Stored items:
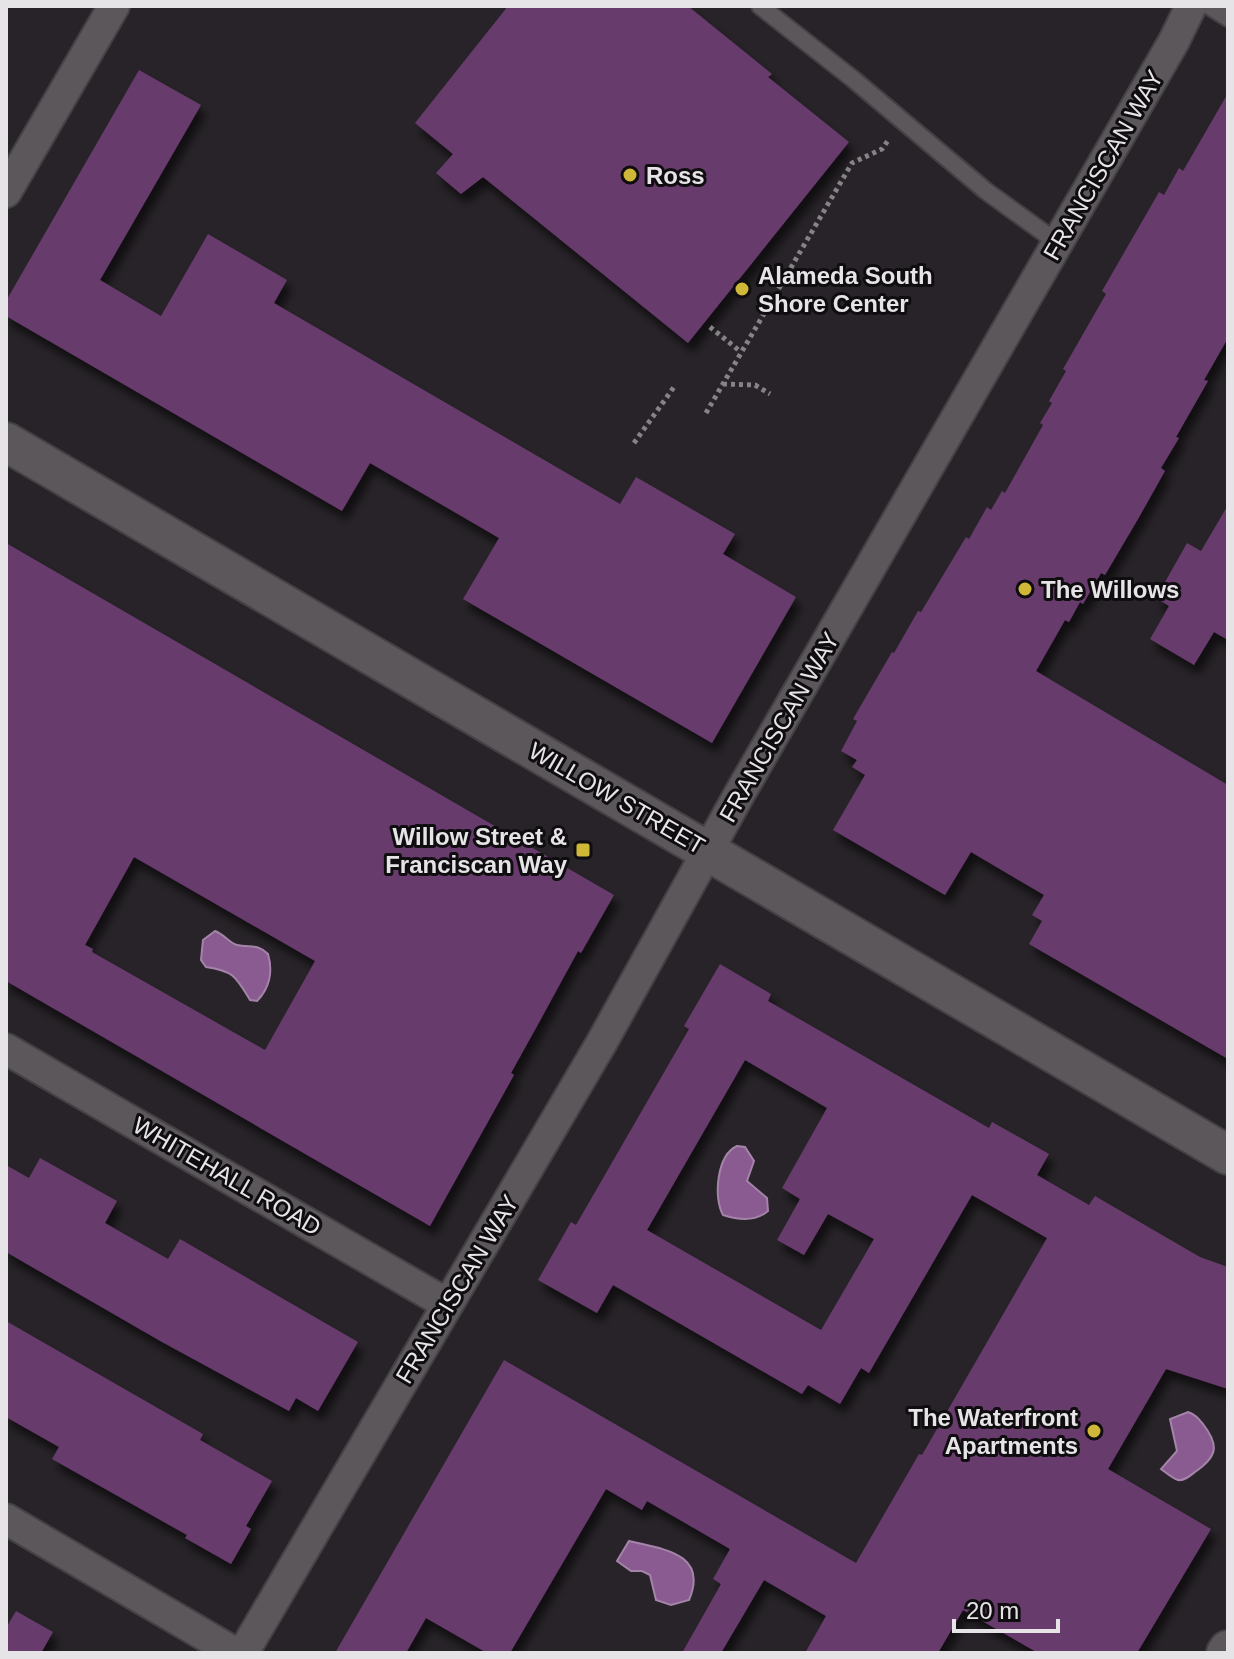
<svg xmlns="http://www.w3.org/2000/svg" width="1234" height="1659" font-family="Helvetica,sans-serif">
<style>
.water{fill:#895b90;stroke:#a584aa;stroke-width:2}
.building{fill:#673a6d;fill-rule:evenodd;filter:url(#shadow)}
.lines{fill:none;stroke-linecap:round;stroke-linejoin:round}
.service-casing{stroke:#434143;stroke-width:20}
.minor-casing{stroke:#434143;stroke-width:34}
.tertiary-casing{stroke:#434143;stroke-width:42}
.path{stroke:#868387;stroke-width:5;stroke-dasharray:4 4;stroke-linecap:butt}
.service{stroke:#5b575b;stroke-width:16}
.minor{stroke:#5b575b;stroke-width:30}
.tertiary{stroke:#5b575b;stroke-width:38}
.poi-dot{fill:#cfb837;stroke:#0f0d0f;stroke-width:3}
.labels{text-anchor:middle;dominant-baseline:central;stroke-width:6;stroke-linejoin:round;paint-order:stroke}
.street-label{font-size:24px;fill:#e6e4e6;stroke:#0f0d0f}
.poi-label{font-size:24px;font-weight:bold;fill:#e6e4e6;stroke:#0f0d0f;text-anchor:start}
</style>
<defs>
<filter id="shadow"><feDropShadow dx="5" dy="9" stdDeviation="4" flood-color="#0009"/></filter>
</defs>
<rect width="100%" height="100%" fill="#272328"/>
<path class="water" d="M 215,931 C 224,934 229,943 237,945 C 250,948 257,943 268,954 C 273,971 270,988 257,1001 L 250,1000 C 236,977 234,971 206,967 L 201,960 L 203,940 Z
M 737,1146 L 745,1147 L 754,1161 L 747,1181 L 767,1198 L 768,1211 C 755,1222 738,1220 723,1215 C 713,1197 717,1155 737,1146 Z
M 1188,1412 C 1196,1415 1198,1418 1203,1424 C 1220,1446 1217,1457 1195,1472 C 1190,1476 1184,1481 1178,1480 C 1172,1478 1165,1472 1161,1469 L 1177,1451 L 1170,1419 Z
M 629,1541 C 662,1549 709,1553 689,1600 L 671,1605 L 656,1600 L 650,1575 L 642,1571 L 631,1571 L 617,1561 Z"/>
<path class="building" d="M 508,6 L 688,6 L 772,74 L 768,77 L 849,142 L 688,343 L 483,177 L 461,194 L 436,173 L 453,154 L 415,123 Z
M 139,70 L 201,105 L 100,280 L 161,316 L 208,234 L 287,280 L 274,303 L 620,504 L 636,477 L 735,534 L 723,554 L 796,597 L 712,743 L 463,599 L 499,538 L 370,463 L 342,511 L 6,316 L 6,301 Z
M 1228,93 L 1228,338 L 1204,380 L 1208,381 L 1176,437 L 1179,438 L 1161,468 L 1165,471 L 1138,519 L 1105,575 L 1101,573 L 1083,604 L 1080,602 L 1069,622 L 1065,620 L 1036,671 L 1228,785 L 1228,1059 L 1029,944 L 1042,921 L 1032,915 L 1044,895 L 971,852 L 945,895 L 833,830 L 865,775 L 852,767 L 857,760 L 841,751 L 857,721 L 853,719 L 892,652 L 894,653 L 918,611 L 921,612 L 966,537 L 969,539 L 987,507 L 991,510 L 1002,491 L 1005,493 L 1043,425 L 1040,423 L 1052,403 L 1049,401 L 1066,371 L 1063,369 L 1106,294 L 1102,291 L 1159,192 L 1164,195 L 1179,168 L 1183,171 Z
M 1228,505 L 1228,640 L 1214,632 L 1194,665 L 1150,639 L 1169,606 L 1156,598 L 1187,543 L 1201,551 Z
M 6,543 L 614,895 L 581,953 L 578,951 L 536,1028 L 511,1073 L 514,1075 L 430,1226 L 6,981 ZM 134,857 L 315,961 L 265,1050 L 92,952 L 93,949 L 85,945 Z
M 720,964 L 771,994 L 768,1001 L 989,1128 L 992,1122 L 1049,1154 L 1037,1175 L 1089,1205 L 1095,1196 L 1200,1257 L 1228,1267 L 1228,1389 L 1166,1369 L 1108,1469 L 1211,1529 L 1137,1653 L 1038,1653 L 963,1610 L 938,1653 L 805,1653 L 826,1616 L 764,1580 L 721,1653 L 682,1653 L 721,1584 L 713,1579 L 730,1549 L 647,1501 L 642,1510 L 606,1489 L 510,1653 L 487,1653 L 426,1618 L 406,1653 L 335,1653 L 504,1360 L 856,1563 L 919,1454 L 922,1455 L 1047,1238 L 972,1195 L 869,1373 L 861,1368 L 840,1404 L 808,1385 L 802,1394 L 613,1285 L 597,1313 L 538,1280 L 571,1222 L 576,1225 L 689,1029 L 684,1026 ZM 745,1060 L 827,1108 L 782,1188 L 800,1199 L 777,1240 L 804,1255 L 828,1214 L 874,1239 L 821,1330 L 647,1230 Z
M 40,1158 L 117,1201 L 105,1223 L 168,1259 L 180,1239 L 358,1342 L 318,1411 L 296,1398 L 289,1411 L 162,1342 L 6,1252 L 6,1165 L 29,1178 Z
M 6,1321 L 203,1434 L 200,1440 L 272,1481 L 246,1526 L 251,1529 L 231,1564 L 185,1538 L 187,1535 L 52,1459 L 59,1447 L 6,1417 Z
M 16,1611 L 53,1632 L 41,1653 L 6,1653 L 6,1628 Z"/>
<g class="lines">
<defs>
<path id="service" d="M 760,6 L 853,79 L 986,191 L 1058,243
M 1209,6 L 1228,18"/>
<path id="minor" d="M 6,192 L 114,6
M 6,1049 L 447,1304
M 6,1519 L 235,1653
M 243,1653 L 602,1042 L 740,793 L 1174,41 L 1191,6"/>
<path id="tertiary" d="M 6,442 L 1228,1155
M 1226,1653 L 1228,1650"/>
</defs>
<use href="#service" class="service-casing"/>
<use href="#minor" class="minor-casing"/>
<use href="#tertiary" class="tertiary-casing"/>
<path class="path" d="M 710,327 L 741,352
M 723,384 L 755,385 L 770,394
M 706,413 L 852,163 L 882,149 L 889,139
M 634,443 L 674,387"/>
<use href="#service" class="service"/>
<use href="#minor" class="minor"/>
<use href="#tertiary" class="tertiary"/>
</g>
<g class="poi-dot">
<circle cx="630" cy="175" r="8"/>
<circle cx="742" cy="289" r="8"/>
<circle cx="1025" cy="589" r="8"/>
<rect x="575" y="842" width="16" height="16" rx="4"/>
<circle cx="1094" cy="1431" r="8"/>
</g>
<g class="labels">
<g class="street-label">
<text transform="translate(1103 165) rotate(-60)">FRANCISCAN WAY</text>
<text transform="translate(779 727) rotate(-60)">FRANCISCAN WAY</text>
<text transform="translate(617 798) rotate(30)">WILLOW STREET</text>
<text transform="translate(227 1176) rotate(30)">WHITEHALL ROAD</text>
<text transform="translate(457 1289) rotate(-59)">FRANCISCAN WAY</text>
</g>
<g class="poi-label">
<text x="646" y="175">Ross</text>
<text x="758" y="275">Alameda South<tspan x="758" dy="28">Shore Center</tspan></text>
<text x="1041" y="589">The Willows</text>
<text x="567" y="836" text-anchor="end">Willow Street &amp;<tspan x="567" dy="28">Franciscan Way</tspan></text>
<text x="1078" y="1417" text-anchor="end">The Waterfront<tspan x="1078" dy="28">Apartments</tspan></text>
</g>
</g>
<rect width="1234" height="1659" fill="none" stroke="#e6e4e6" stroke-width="16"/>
<path d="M954 1619v12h104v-12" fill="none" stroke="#e6e4e6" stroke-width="4"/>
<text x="966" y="1619" font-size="24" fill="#e6e4e6" stroke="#0f0d0f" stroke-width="6" paint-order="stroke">20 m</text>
</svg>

WORK TO COMPLETE
For each line above that contains the word "linecap", give the line as it is written.

EXERCISE RESULT
.lines{fill:none;stroke-linecap:round;stroke-linejoin:round}
.path{stroke:#868387;stroke-width:5;stroke-dasharray:4 4;stroke-linecap:butt}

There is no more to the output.